(DATA EXTRACT)
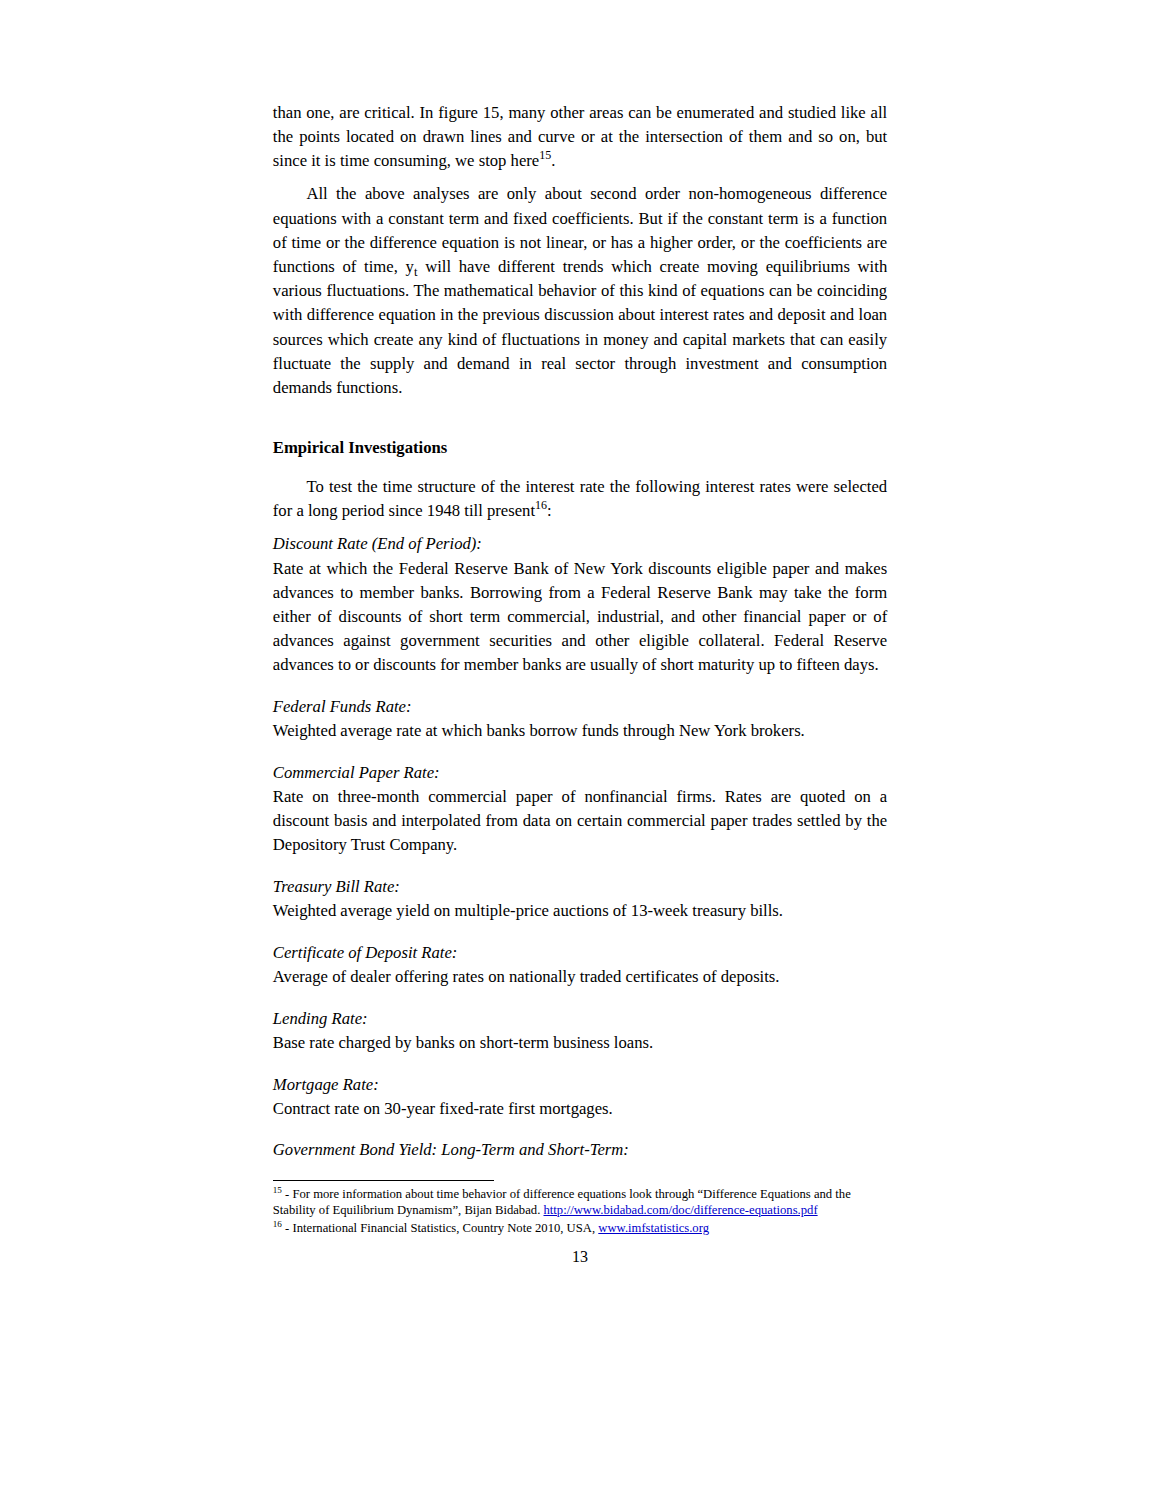than one, are critical. In figure 15, many other areas can be enumerated and studied like all the points located on drawn lines and curve or at the intersection of them and so on, but since it is time consuming, we stop here15.
All the above analyses are only about second order non-homogeneous difference equations with a constant term and fixed coefficients. But if the constant term is a function of time or the difference equation is not linear, or has a higher order, or the coefficients are functions of time, yt will have different trends which create moving equilibriums with various fluctuations. The mathematical behavior of this kind of equations can be coinciding with difference equation in the previous discussion about interest rates and deposit and loan sources which create any kind of fluctuations in money and capital markets that can easily fluctuate the supply and demand in real sector through investment and consumption demands functions.
Empirical Investigations
To test the time structure of the interest rate the following interest rates were selected for a long period since 1948 till present16:
Discount Rate (End of Period):
Rate at which the Federal Reserve Bank of New York discounts eligible paper and makes advances to member banks. Borrowing from a Federal Reserve Bank may take the form either of discounts of short term commercial, industrial, and other financial paper or of advances against government securities and other eligible collateral. Federal Reserve advances to or discounts for member banks are usually of short maturity up to fifteen days.
Federal Funds Rate:
Weighted average rate at which banks borrow funds through New York brokers.
Commercial Paper Rate:
Rate on three-month commercial paper of nonfinancial firms. Rates are quoted on a discount basis and interpolated from data on certain commercial paper trades settled by the Depository Trust Company.
Treasury Bill Rate:
Weighted average yield on multiple-price auctions of 13-week treasury bills.
Certificate of Deposit Rate:
Average of dealer offering rates on nationally traded certificates of deposits.
Lending Rate:
Base rate charged by banks on short-term business loans.
Mortgage Rate:
Contract rate on 30-year fixed-rate first mortgages.
Government Bond Yield: Long-Term and Short-Term:
15 - For more information about time behavior of difference equations look through “Difference Equations and the Stability of Equilibrium Dynamism”, Bijan Bidabad. http://www.bidabad.com/doc/difference-equations.pdf
16 - International Financial Statistics, Country Note 2010, USA, www.imfstatistics.org
13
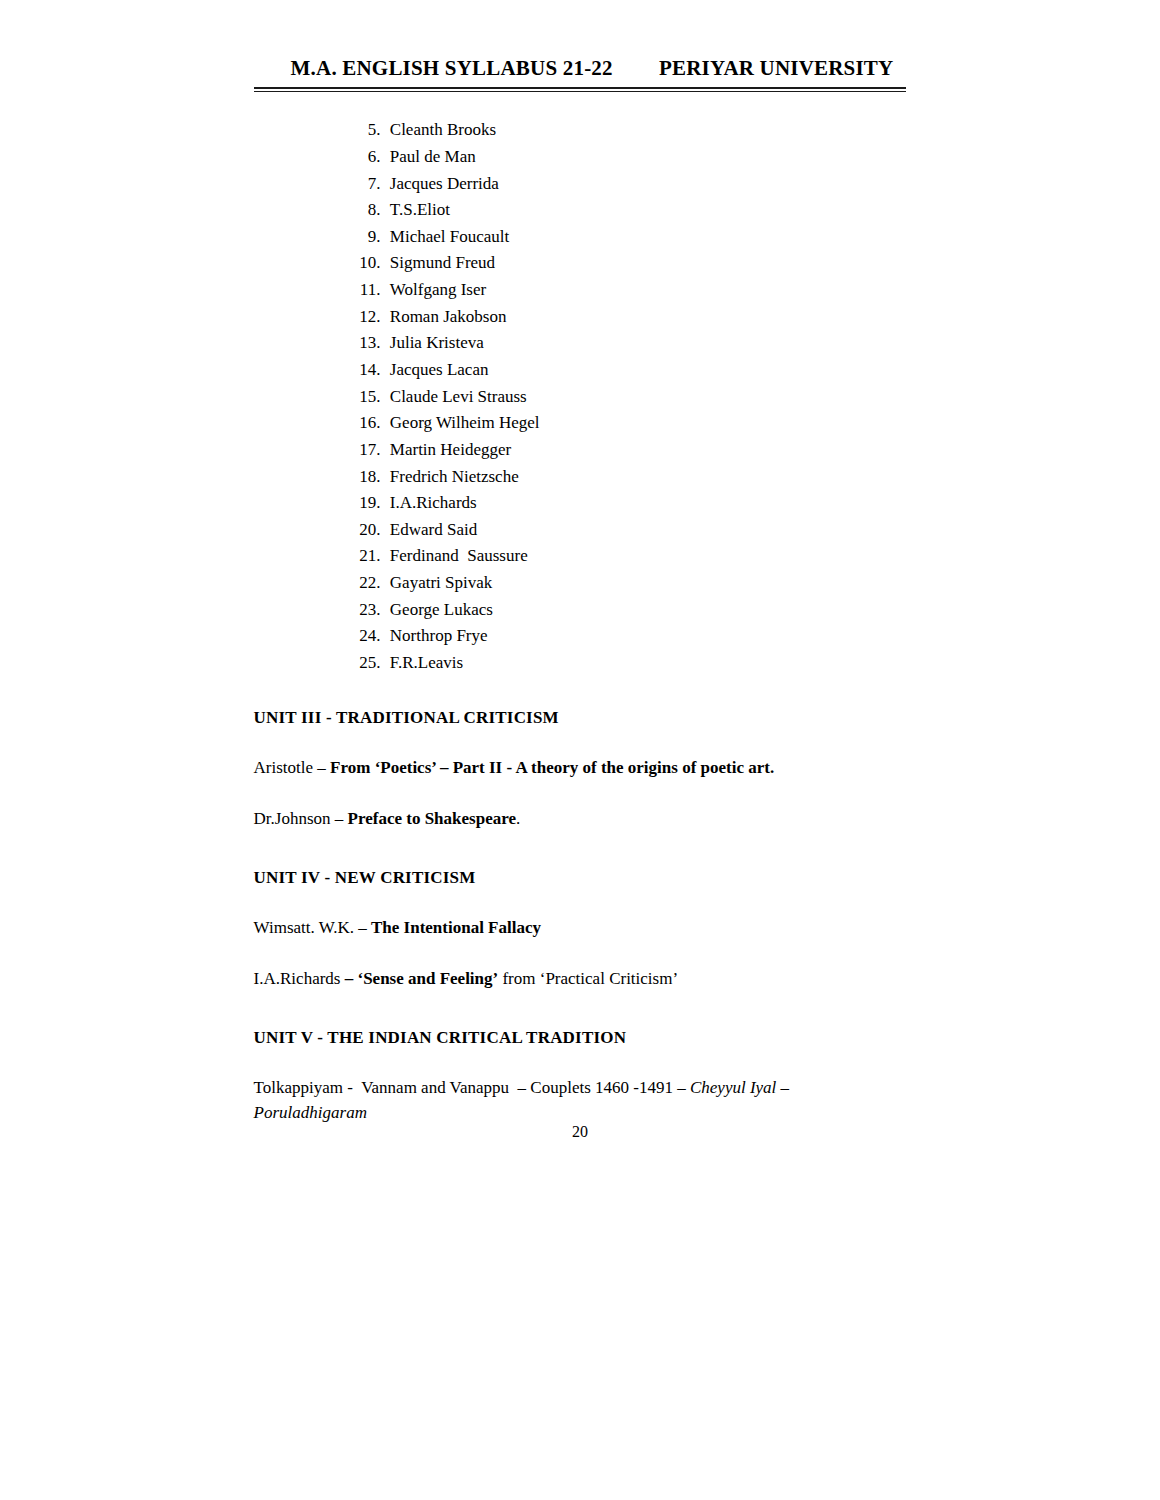M.A. ENGLISH SYLLABUS 21-22 PERIYAR UNIVERSITY
5. Cleanth Brooks
6. Paul de Man
7. Jacques Derrida
8. T.S.Eliot
9. Michael Foucault
10. Sigmund Freud
11. Wolfgang Iser
12. Roman Jakobson
13. Julia Kristeva
14. Jacques Lacan
15. Claude Levi Strauss
16. Georg Wilheim Hegel
17. Martin Heidegger
18. Fredrich Nietzsche
19. I.A.Richards
20. Edward Said
21. Ferdinand Saussure
22. Gayatri Spivak
23. George Lukacs
24. Northrop Frye
25. F.R.Leavis
UNIT III - TRADITIONAL CRITICISM
Aristotle – From ‘Poetics’ – Part II - A theory of the origins of poetic art.
Dr.Johnson – Preface to Shakespeare.
UNIT IV - NEW CRITICISM
Wimsatt. W.K. – The Intentional Fallacy
I.A.Richards – ‘Sense and Feeling’ from ‘Practical Criticism’
UNIT V - THE INDIAN CRITICAL TRADITION
Tolkappiyam - Vannam and Vanappu – Couplets 1460 -1491 – Cheyyul Iyal – Poruladhigaram
20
(End DATA EXTRACT)
WHAT TO WORK ON:
From the records above, quote only the lines running from the line with "16. Georg Wilheim Hegel" to the line with "UNIT IV - NEW CRITICISM", both lines included.

PROBLEM SOLUTION:
16. Georg Wilheim Hegel
17. Martin Heidegger
18. Fredrich Nietzsche
19. I.A.Richards
20. Edward Said
21. Ferdinand Saussure
22. Gayatri Spivak
23. George Lukacs
24. Northrop Frye
25. F.R.Leavis
UNIT III - TRADITIONAL CRITICISM
Aristotle – From ‘Poetics’ – Part II - A theory of the origins of poetic art.
Dr.Johnson – Preface to Shakespeare.
UNIT IV - NEW CRITICISM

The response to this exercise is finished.